*** CUPLIKAN HALAMAN ***
04/10/2013. Baharuddin Jusuf Habibie, masih konsisten di jalurnya sebagai salah satu pakar pesawat terbang. Di usianya yang ke-77, mantan Presiden Republik Indonesia yang ketiga ini sekarang aktif di PT Regio Aviasi Industri (RAI), perusahaan perancang pesawat terbang komersil, yang baru-baru ini telah menerima pesanan 100 unit pesawat R80 dari NAM Air, anak perusahaan maskapai Sriwijaya Air.
Untuk mengetahui lebih jauh tentang perusahaan dan pesawat R80 itu, Deddy Sinaga, Suhendra, Hidayat Setiaji, dan Kustiah dari DetikFinancemewawancarai Habibie di kediamannya, di kawasan Kuningan, Jakarta Selatan, pada Selasa lalu.
Di awal wawancara Habibie sempat memberikan ‘kuliah’ gratis tentang teori fisika di balik teknologi pesawat terbang. Menjelang akhir, dia mengajak kami menikmati kue tradisional misro, yang terbuat dari singkong dan gula merah. Sambil bicara, dua misro dilahapnya. “Semestinya saya tak boleh makan ini,” katanya, terkekeh.
Begitulah cara Habibie mencairkan suasana sehingga tak terasa wawancara di ruangan besar, yang sebagiannya berupa perpustakaan itu, berlangsung sampai lebih dari dua jam. Berikut petikan wawancara bagian pertama (1):
Kabarnya, ide untuk membuat pesawat terbang nasional itu bukan dari Anda?
*** DATA MASUKAN ***
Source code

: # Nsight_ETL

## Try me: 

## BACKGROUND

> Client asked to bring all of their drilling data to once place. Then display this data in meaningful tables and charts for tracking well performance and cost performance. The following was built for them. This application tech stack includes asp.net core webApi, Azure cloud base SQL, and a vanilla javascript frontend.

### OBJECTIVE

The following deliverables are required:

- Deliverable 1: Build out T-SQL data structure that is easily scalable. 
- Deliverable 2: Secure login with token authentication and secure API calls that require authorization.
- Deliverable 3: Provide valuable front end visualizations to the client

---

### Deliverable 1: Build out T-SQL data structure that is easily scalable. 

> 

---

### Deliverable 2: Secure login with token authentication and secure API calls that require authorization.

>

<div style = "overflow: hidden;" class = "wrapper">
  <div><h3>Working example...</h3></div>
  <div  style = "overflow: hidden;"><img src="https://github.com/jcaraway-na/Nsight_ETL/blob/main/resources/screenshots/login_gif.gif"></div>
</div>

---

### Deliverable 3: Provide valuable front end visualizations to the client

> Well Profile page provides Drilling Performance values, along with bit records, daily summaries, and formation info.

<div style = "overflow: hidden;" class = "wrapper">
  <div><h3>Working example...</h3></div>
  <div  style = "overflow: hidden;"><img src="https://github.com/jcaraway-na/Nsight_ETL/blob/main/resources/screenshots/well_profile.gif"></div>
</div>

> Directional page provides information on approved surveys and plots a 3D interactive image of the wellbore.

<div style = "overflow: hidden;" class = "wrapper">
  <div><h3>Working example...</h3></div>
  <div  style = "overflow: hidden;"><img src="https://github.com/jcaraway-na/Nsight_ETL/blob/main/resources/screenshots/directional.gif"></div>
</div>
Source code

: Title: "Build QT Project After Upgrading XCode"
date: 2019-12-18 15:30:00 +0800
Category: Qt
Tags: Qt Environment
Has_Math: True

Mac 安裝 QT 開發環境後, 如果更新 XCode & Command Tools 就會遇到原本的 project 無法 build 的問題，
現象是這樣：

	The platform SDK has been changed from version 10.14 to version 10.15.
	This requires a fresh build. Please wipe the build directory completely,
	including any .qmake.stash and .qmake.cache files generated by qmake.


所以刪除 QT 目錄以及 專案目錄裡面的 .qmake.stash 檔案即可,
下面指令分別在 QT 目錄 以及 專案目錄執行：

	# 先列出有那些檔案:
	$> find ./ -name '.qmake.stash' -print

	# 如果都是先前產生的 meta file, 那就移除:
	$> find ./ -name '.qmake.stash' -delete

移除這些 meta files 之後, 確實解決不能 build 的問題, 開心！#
***
» DAFTAR TUGAS:
(A) Bisakah Anda menyalin dengan tepat bagian cuplikan wawancara yang diawali kata-kata "Untuk mengetahui lebih" dan diakhiri "pada Selasa lalu."?
(B) Bisakah Anda memformat baris-baris entri, mulai dari baris yang memuat "所以刪除 QT 目錄以及" sampai akhir entri, sebagai daftar JSON berisi string, satu string untuk setiap baris tanpa baris kosong?
Cuplikan wawancara dan entri-entri ini sama sekali tidak berhubungan.

» DAFTAR JAWABAN:
(A)
Untuk mengetahui lebih jauh tentang perusahaan dan pesawat R80 itu, Deddy Sinaga, Suhendra, Hidayat Setiaji, dan Kustiah dari DetikFinancemewawancarai Habibie di kediamannya, di kawasan Kuningan, Jakarta Selatan, pada Selasa lalu.

(B)
[
  "所以刪除 QT 目錄以及 專案目錄裡面的 .qmake.stash 檔案即可,",
  "下面指令分別在 QT 目錄 以及 專案目錄執行：",
  "\t# 先列出有那些檔案:",
  "\t$> find ./ -name '.qmake.stash' -print",
  "\t# 如果都是先前產生的 meta file, 那就移除:",
  "\t$> find ./ -name '.qmake.stash' -delete",
  "移除這些 meta files 之後, 確實解決不能 build 的問題, 開心！#"
]